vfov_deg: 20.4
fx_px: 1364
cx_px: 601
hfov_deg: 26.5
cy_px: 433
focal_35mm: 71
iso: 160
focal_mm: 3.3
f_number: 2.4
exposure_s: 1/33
——
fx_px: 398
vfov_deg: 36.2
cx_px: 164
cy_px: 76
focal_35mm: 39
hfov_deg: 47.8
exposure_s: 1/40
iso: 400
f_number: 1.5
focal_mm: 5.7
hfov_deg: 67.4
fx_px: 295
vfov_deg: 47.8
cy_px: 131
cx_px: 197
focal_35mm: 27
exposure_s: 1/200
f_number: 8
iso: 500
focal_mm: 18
——
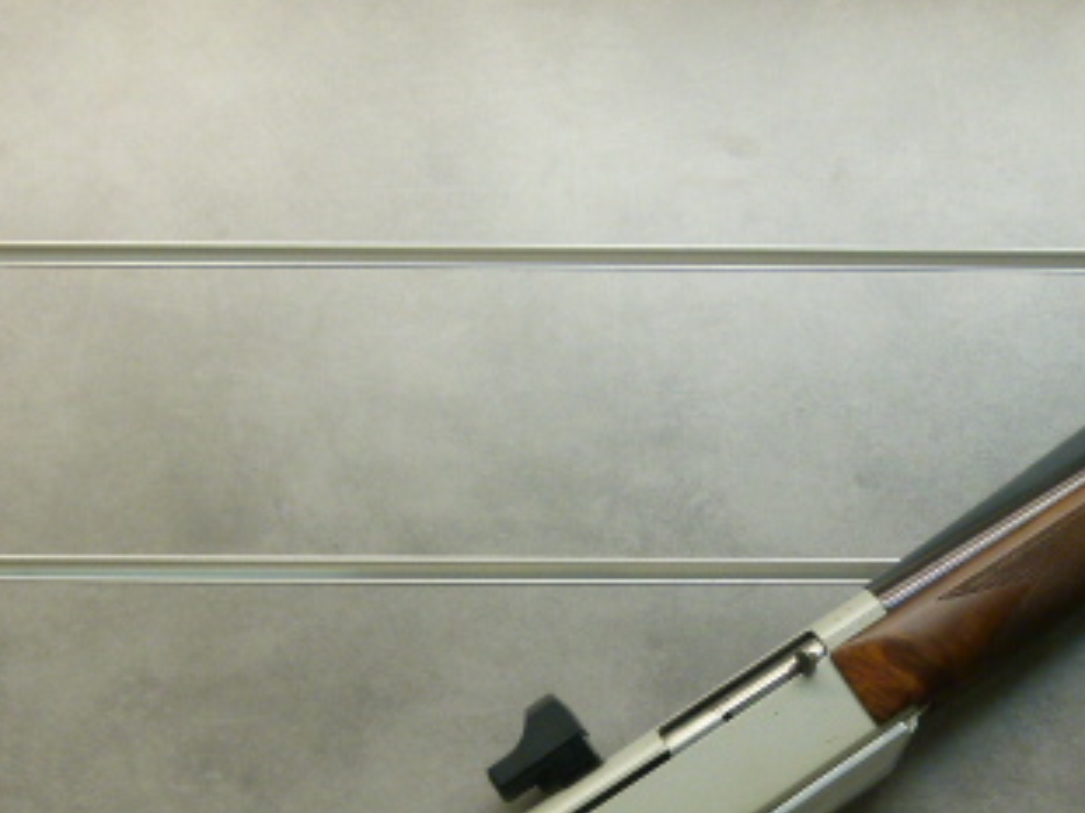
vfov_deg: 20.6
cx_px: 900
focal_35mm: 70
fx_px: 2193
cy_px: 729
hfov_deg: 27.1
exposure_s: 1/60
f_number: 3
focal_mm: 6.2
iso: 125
——
What you will do = Repeat exactly the lines of the listing above, from the one with "hfov_deg: 67.4" down to the one with "focal_mm: 18"; both of those lines belong in the range.

Expected answer =
hfov_deg: 67.4
fx_px: 295
vfov_deg: 47.8
cy_px: 131
cx_px: 197
focal_35mm: 27
exposure_s: 1/200
f_number: 8
iso: 500
focal_mm: 18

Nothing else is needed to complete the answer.